Adam and the fake account
Adam, which is not his real name, is a 45-year-old father who emigrated to Australia from Poland when he was just 15.
He’s worked for more than a decade as a telecommunications contractor, saving money along the way.
In October last year, he was looking at ways to invest his savings and came across an advertisement on Facebook to invest in Bitcoin — one of the most well-known cryptocurrencies.
He got in touch with a company called StocksCM, who told him that $500 was enough to start trading on the stock market.
The company said it would help him set up a cryptocurrency wallet — which is like a digital trading account — to make the first payment.
The company claimed the wallet would help Adam avoid hefty exchange and money transfer fees.
After about a week, the trading platform Adam had invested his money in showed his $500 had turned into $1,300.
His account manager, who went by the name of “Alex Smith”, encouraged him to invest $10,000.
“He said, ‘you can see how easy the money is, so in a few months you won’t have to work’,” Adam said.
He was told to set up a second cryptocurrency account, and was then given details to transfer his payment to the company’s crypto wallet.

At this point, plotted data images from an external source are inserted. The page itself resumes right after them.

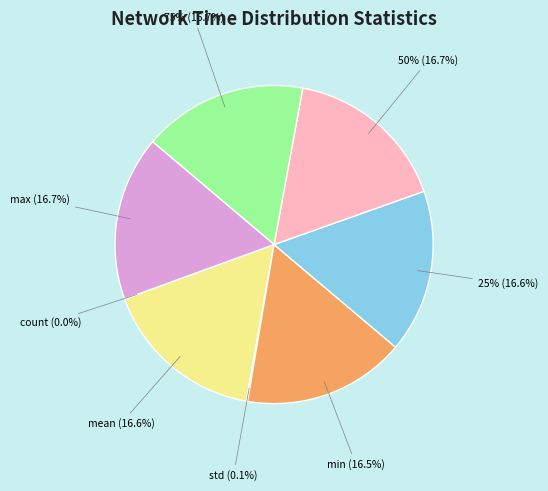

What percentage do 75% and max together represent?

33.4%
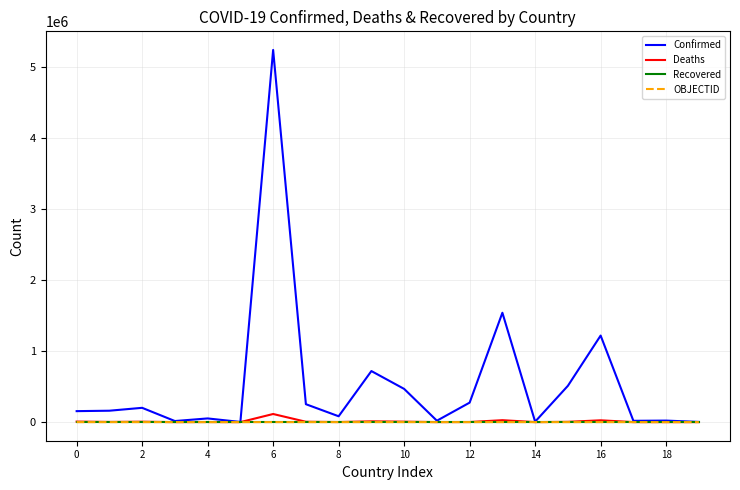

Which series has the widest spread of values?

Confirmed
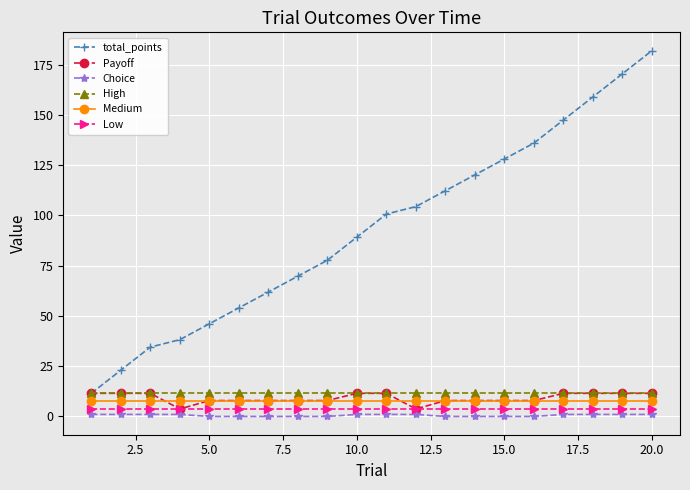

What is the value of the Payoff point at the 20th from the left?

11.5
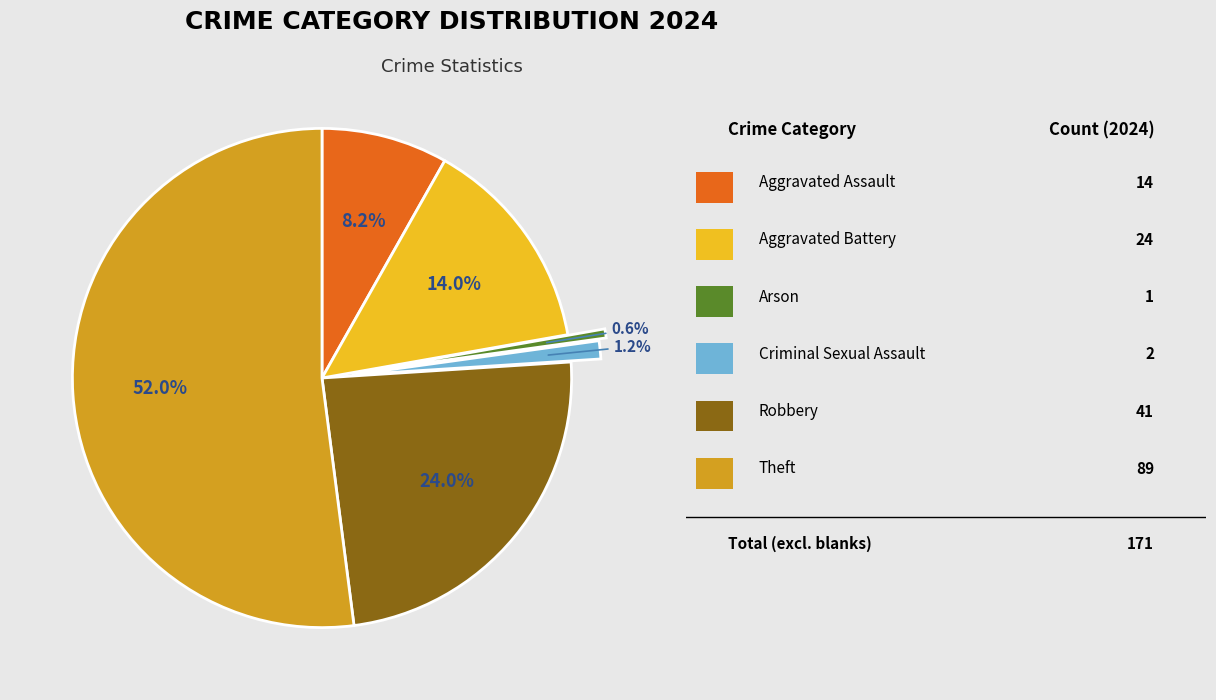

How many segments does this pie chart have?

6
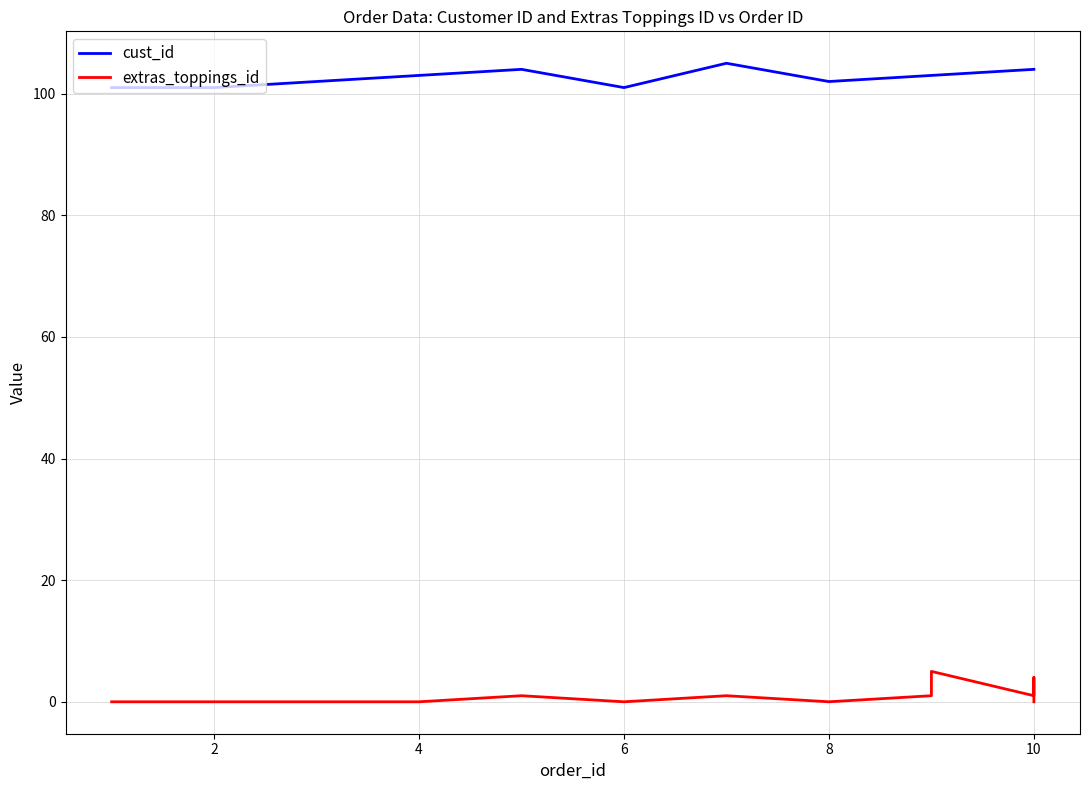

Reading left to right, list all the values displayed in this chart.

cust_id: 101	101	102	102	103	103	103	104	101	105	102	103	103	104	104	104
extras_toppings_id: 0	0	0	0	0	0	0	1	0	1	0	1	5	1	4	0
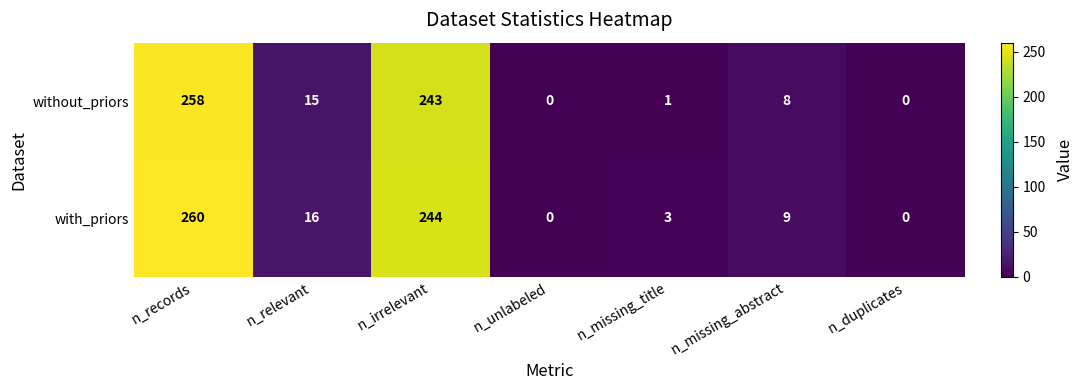

At which label does with_priors reach its peak?

n_records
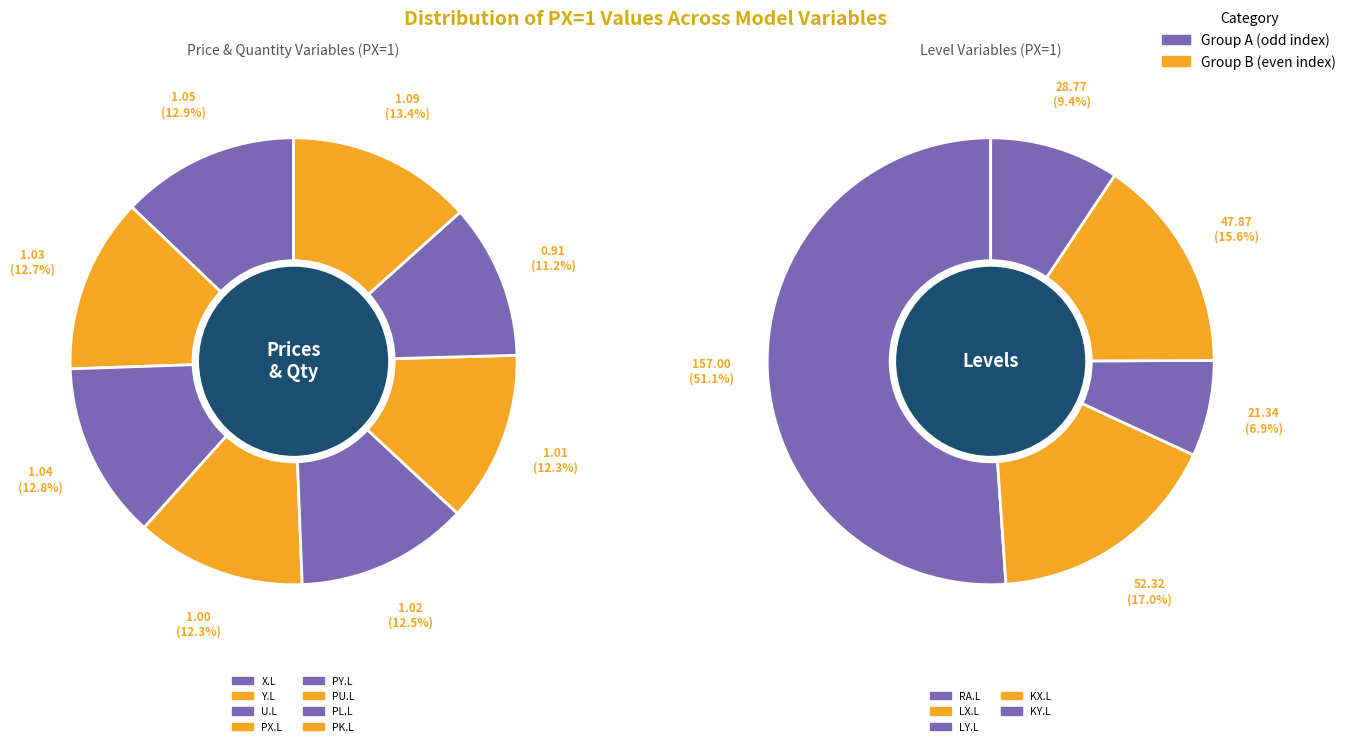

Which category has the smallest portion of the pie?

PL.L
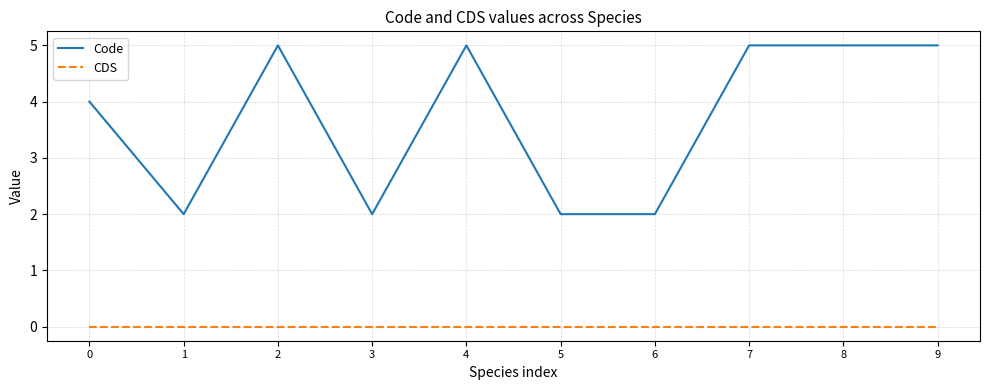

True or false: Code and CDS intersect in this chart.

False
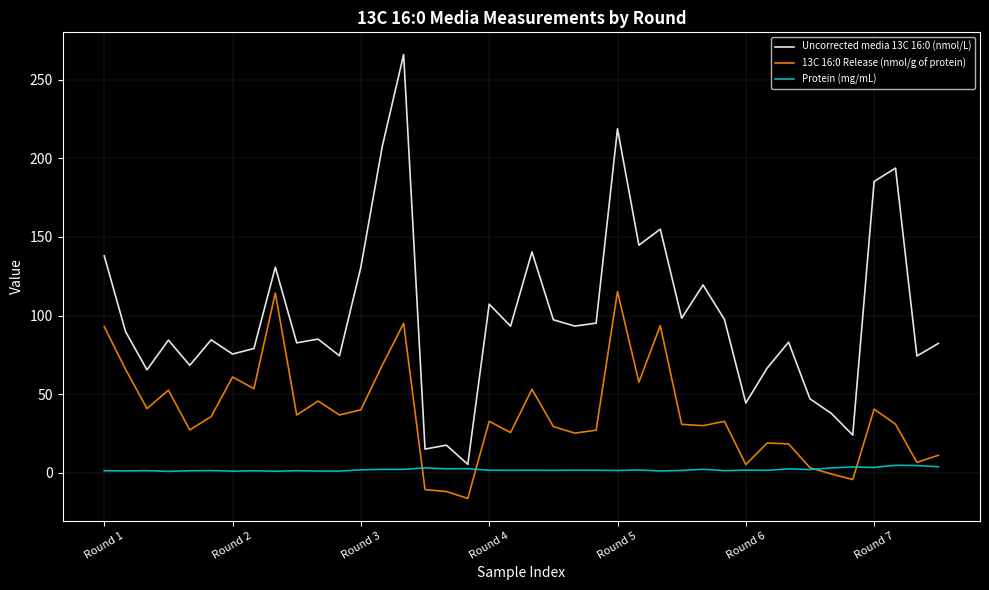

Count the number of data series in this chart.

3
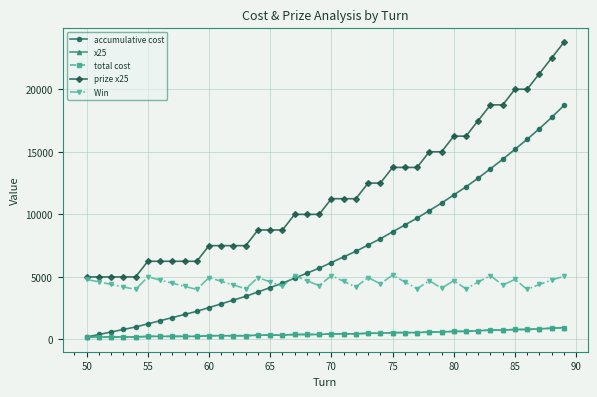

Is this an area chart (filled region under the line)?

No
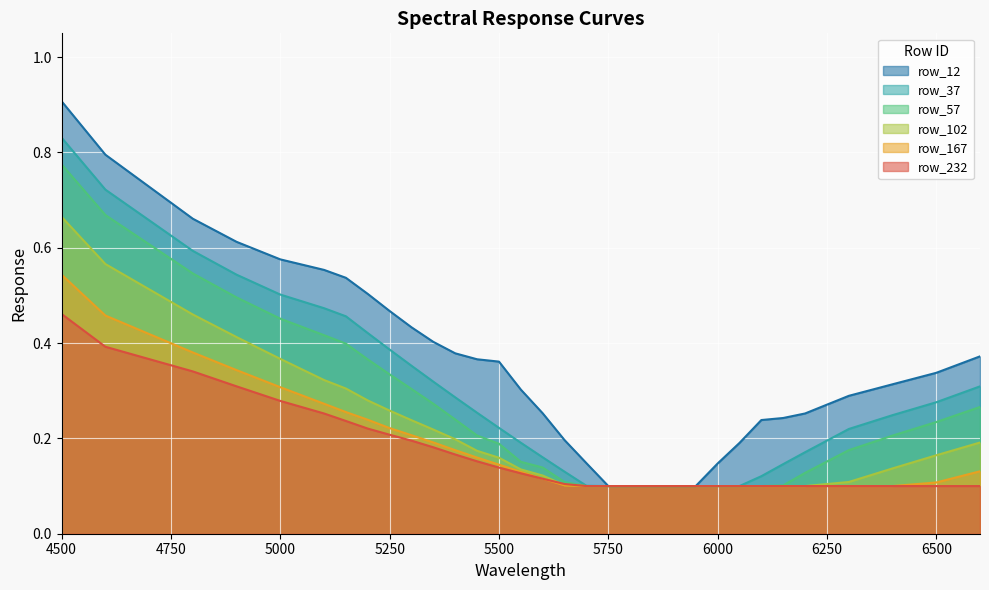

What is the value of the row_12 point at the 2nd from the left?

0.8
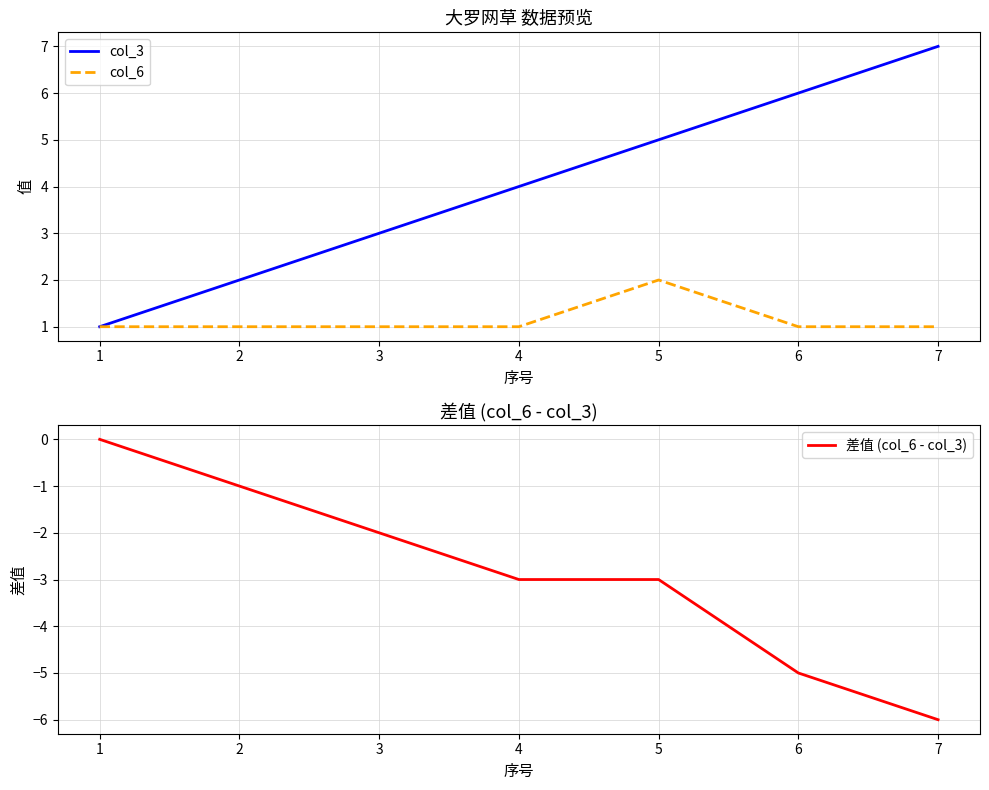

Rank the categories by col_3 value from lowest to highest.

1, 2, 3, 4, 5, 6, 7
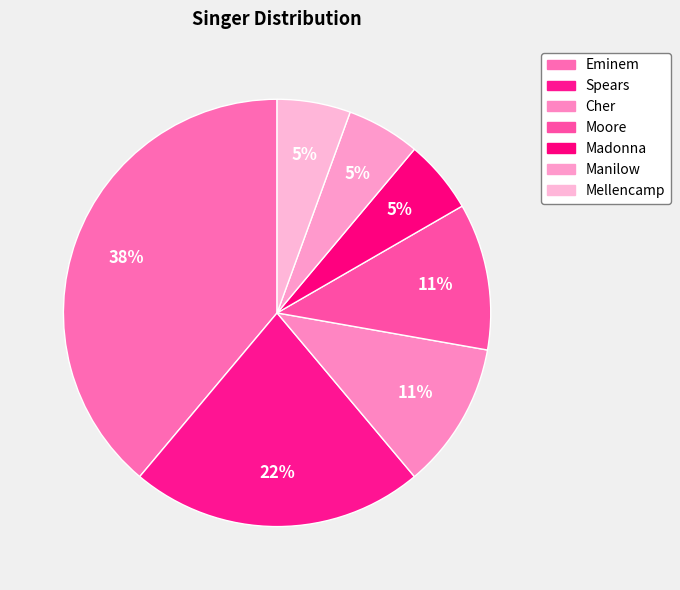

What is the smallest slice in the pie chart?

Madonna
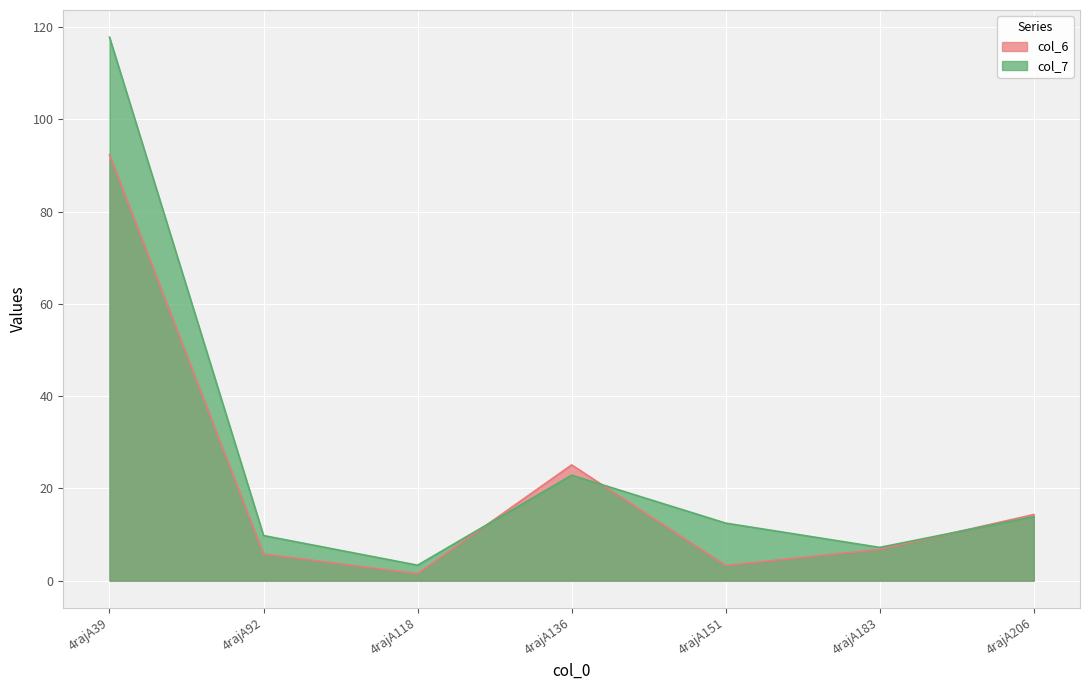

At 4rajA136, list the series in order from largest to smallest.

col_6, col_7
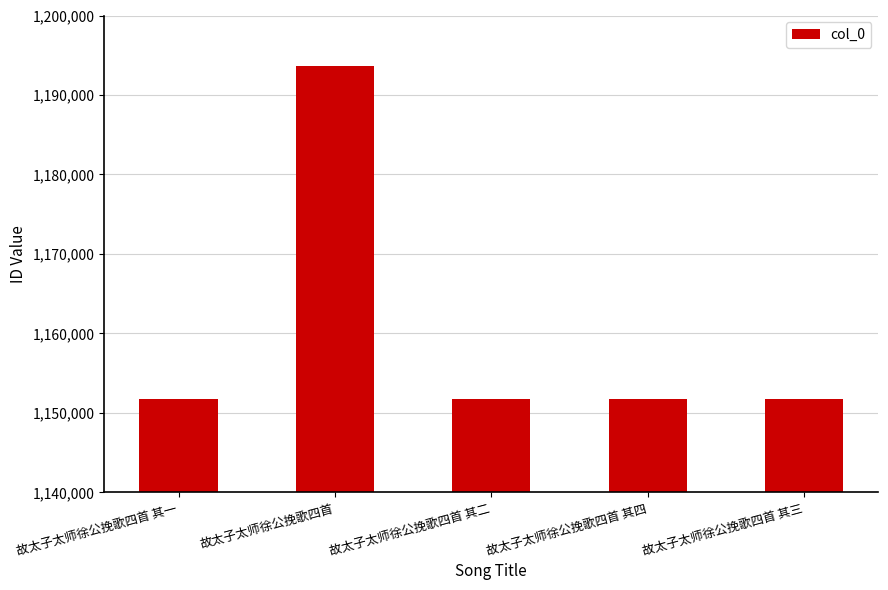

What is the greatest value displayed?

1193675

“They said ‘if the cryptocurrency exchange asks, just say the wallet belongs to you, don’t mention the name of our company'”.
Adam was nervous in the beginning, but the company allowed him to withdraw about $6,000.
Looking back, he said that was a key moment of developing trust with “Alex”, making him think he’d be able to withdraw his earnings.
What came next was a rollercoaster of events and investments, with Adam speaking on the phone to his “account manager” Alex Smith daily.